*Job item*
Set the records down again in full, with every word kept.

Transcribed page contents:
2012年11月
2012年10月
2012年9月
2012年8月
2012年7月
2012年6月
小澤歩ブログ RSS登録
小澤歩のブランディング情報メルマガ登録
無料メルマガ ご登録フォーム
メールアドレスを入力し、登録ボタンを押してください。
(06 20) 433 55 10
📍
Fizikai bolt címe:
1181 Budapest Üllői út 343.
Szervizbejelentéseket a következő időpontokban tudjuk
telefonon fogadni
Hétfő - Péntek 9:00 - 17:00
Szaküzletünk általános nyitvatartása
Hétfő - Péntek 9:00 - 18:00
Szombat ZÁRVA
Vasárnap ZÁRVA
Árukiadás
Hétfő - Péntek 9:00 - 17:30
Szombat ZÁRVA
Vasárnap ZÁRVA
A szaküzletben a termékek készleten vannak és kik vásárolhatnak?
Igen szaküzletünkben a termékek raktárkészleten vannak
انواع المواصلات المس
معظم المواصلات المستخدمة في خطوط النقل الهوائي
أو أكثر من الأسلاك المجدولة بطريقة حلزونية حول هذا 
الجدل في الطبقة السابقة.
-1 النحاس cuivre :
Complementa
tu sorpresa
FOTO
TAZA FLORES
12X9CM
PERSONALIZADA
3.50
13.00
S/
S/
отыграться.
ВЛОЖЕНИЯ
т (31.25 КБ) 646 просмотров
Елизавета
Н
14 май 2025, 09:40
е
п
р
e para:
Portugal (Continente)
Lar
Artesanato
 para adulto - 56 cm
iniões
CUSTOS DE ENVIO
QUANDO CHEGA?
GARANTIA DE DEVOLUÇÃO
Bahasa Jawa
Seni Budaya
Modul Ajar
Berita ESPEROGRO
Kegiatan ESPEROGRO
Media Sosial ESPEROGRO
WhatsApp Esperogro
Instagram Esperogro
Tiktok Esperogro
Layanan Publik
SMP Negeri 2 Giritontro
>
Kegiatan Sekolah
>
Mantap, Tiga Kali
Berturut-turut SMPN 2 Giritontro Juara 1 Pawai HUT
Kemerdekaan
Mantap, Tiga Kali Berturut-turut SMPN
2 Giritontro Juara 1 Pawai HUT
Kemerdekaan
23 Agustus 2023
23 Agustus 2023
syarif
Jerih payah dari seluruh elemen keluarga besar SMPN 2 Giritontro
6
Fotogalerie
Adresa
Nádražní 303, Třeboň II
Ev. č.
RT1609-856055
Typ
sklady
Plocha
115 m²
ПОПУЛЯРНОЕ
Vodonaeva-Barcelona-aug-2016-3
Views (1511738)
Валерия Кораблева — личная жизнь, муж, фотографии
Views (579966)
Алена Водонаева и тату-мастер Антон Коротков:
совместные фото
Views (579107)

*Answer for this exercise*
2012年11月
2012年10月
2012年9月
2012年8月
2012年7月
2012年6月
小澤歩ブログ RSS登録
小澤歩のブランディング情報メルマガ登録
無料メルマガ ご登録フォーム
メールアドレスを入力し、登録ボタンを押してください。
(06 20) 433 55 10
📍
Fizikai bolt címe:
1181 Budapest Üllői út 343.
Szervizbejelentéseket a következő időpontokban tudjuk
telefonon fogadni
Hétfő - Péntek 9:00 - 17:00
Szaküzletünk általános nyitvatartása
Hétfő - Péntek 9:00 - 18:00
Szombat ZÁRVA
Vasárnap ZÁRVA
Árukiadás
Hétfő - Péntek 9:00 - 17:30
Szombat ZÁRVA
Vasárnap ZÁRVA
A szaküzletben a termékek készleten vannak és kik vásárolhatnak?
Igen szaküzletünkben a termékek raktárkészleten vannak
انواع المواصلات المس
معظم المواصلات المستخدمة في خطوط النقل الهوائي
أو أكثر من الأسلاك المجدولة بطريقة حلزونية حول هذا 
الجدل في الطبقة السابقة.
-1 النحاس cuivre :
Complementa
tu sorpresa
FOTO
TAZA FLORES
12X9CM
PERSONALIZADA
3.50
13.00
S/
S/
отыграться.
ВЛОЖЕНИЯ
т (31.25 КБ) 646 просмотров
Елизавета
Н
14 май 2025, 09:40
е
п
р
e para:
Portugal (Continente)
Lar
Artesanato
 para adulto - 56 cm
iniões
CUSTOS DE ENVIO
QUANDO CHEGA?
GARANTIA DE DEVOLUÇÃO
Bahasa Jawa
Seni Budaya
Modul Ajar
Berita ESPEROGRO
Kegiatan ESPEROGRO
Media Sosial ESPEROGRO
WhatsApp Esperogro
Instagram Esperogro
Tiktok Esperogro
Layanan Publik
SMP Negeri 2 Giritontro
>
Kegiatan Sekolah
>
Mantap, Tiga Kali
Berturut-turut SMPN 2 Giritontro Juara 1 Pawai HUT
Kemerdekaan
Mantap, Tiga Kali Berturut-turut SMPN
2 Giritontro Juara 1 Pawai HUT
Kemerdekaan
23 Agustus 2023
23 Agustus 2023
syarif
Jerih payah dari seluruh elemen keluarga besar SMPN 2 Giritontro
6
Fotogalerie
Adresa
Nádražní 303, Třeboň II
Ev. č.
RT1609-856055
Typ
sklady
Plocha
115 m²
ПОПУЛЯРНОЕ
Vodonaeva-Barcelona-aug-2016-3
Views (1511738)
Валерия Кораблева — личная жизнь, муж, фотографии
Views (579966)
Алена Водонаева и тату-мастер Антон Коротков:
совместные фото
Views (579107)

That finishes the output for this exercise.